Faut il donc considerer les 460 000 tonnes comme allant a Fos ??
Sii je prend les 460 000 tonnes et que Fos incinere 300 000 tonnes et methanise 55 000 tonnes, je presume qu’on envoie en decharge 105 000 tonnes (sans parler des machefers). Ce n’est pas tres coherent. Le centre devrait etre prevu pour tout valoriser ou presque, par l’un ou l’autre systeme. Or, l’incineration est prevue a 300 000 tonnes et la methanisation a 100 000 tonnes, soit un deficit de 60 000 tonnes (soit l’augmentation demandee par Evere).
Avec un accroissement de 60 000 tonnes d’incineration, on restera a 45 000 tonnes d’enfouissage ( c’est a dire le moins constate sur la methanisation).
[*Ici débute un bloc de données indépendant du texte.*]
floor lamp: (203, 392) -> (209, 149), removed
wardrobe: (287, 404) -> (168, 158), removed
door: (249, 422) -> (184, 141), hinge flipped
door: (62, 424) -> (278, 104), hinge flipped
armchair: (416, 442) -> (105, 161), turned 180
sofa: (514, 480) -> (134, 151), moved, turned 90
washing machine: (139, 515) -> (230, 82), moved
A moins de prendre nos elus pour des nuls en calcul mental ou des pourris favorisant M. Frere, j’en conclue qu’il s’agit au choix, d’une mauvaise gestion du tri selectif aupres des habitants (pour reduire le volume des 460 000 tonnes d’OM produites) soit d’un probleme sur la methanisation.
Dans les deux cas, la gestion de MPM semble mauvaise et Evere semble faire ce qu’il veut.